**Given records:**

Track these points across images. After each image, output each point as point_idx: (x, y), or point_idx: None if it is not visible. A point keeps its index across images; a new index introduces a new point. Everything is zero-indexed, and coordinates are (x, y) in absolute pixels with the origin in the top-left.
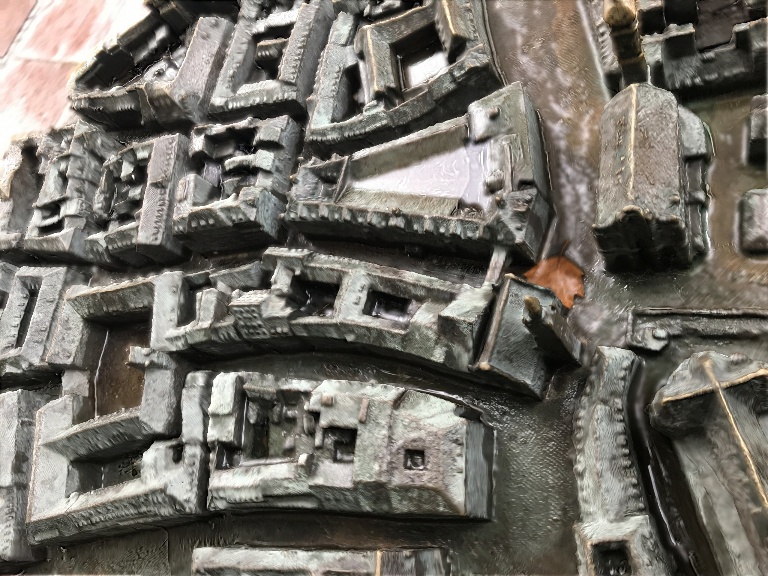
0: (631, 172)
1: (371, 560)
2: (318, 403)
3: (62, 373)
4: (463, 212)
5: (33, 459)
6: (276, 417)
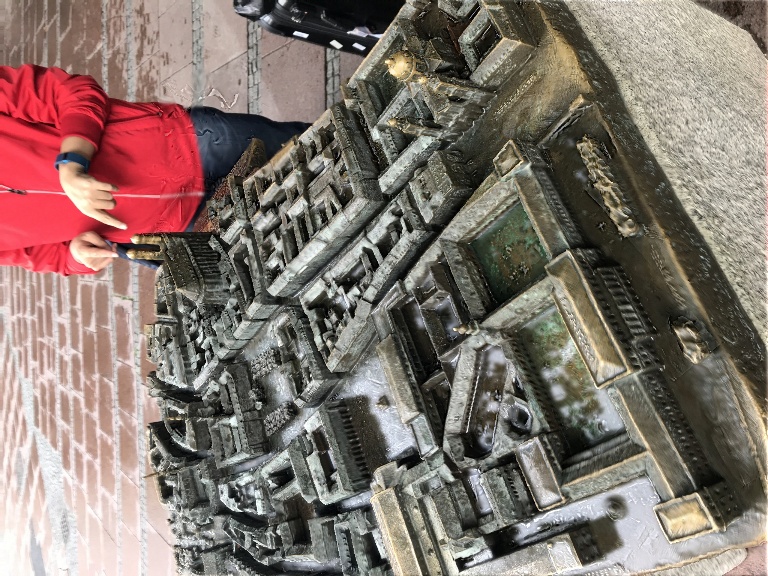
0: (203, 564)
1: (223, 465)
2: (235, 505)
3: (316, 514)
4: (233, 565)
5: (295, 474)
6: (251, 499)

**Your objective:** Find every line in the records that contains the word "origin", and copy each of those lines. Case counts.

**Solution:**
Track these points across images. After each image, output each point as point_idx: (x, y), or point_idx: None if it is not visible. A point keeps its index across images; a new index introduces a new point. Everything is zero-indexed, and coordinates are (x, y) in absolute pixels with the origin in the top-left.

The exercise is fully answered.